> ASSIGNED TASK:
Search the material below for the string "kiun" and extract each line that has it.

> LISTED ENTRIES:
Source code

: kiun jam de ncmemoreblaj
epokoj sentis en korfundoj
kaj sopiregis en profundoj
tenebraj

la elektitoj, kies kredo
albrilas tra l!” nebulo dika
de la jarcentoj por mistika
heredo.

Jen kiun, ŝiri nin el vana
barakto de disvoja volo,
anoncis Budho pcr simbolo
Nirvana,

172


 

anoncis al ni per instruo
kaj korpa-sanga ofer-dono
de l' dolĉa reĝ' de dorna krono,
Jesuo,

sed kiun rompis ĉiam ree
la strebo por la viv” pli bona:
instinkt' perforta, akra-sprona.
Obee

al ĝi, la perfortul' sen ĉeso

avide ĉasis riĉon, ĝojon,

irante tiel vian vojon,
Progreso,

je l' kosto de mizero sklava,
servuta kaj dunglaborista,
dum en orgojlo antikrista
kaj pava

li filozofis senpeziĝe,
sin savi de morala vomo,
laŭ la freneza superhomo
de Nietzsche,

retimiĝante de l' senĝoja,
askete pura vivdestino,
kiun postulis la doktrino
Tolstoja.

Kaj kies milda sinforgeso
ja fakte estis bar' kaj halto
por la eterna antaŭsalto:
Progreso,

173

> OUTPUT:
: kiun jam de ncmemoreblaj
Jen kiun, ŝiri nin el vana
sed kiun rompis ĉiam ree
kiun postulis la doktrino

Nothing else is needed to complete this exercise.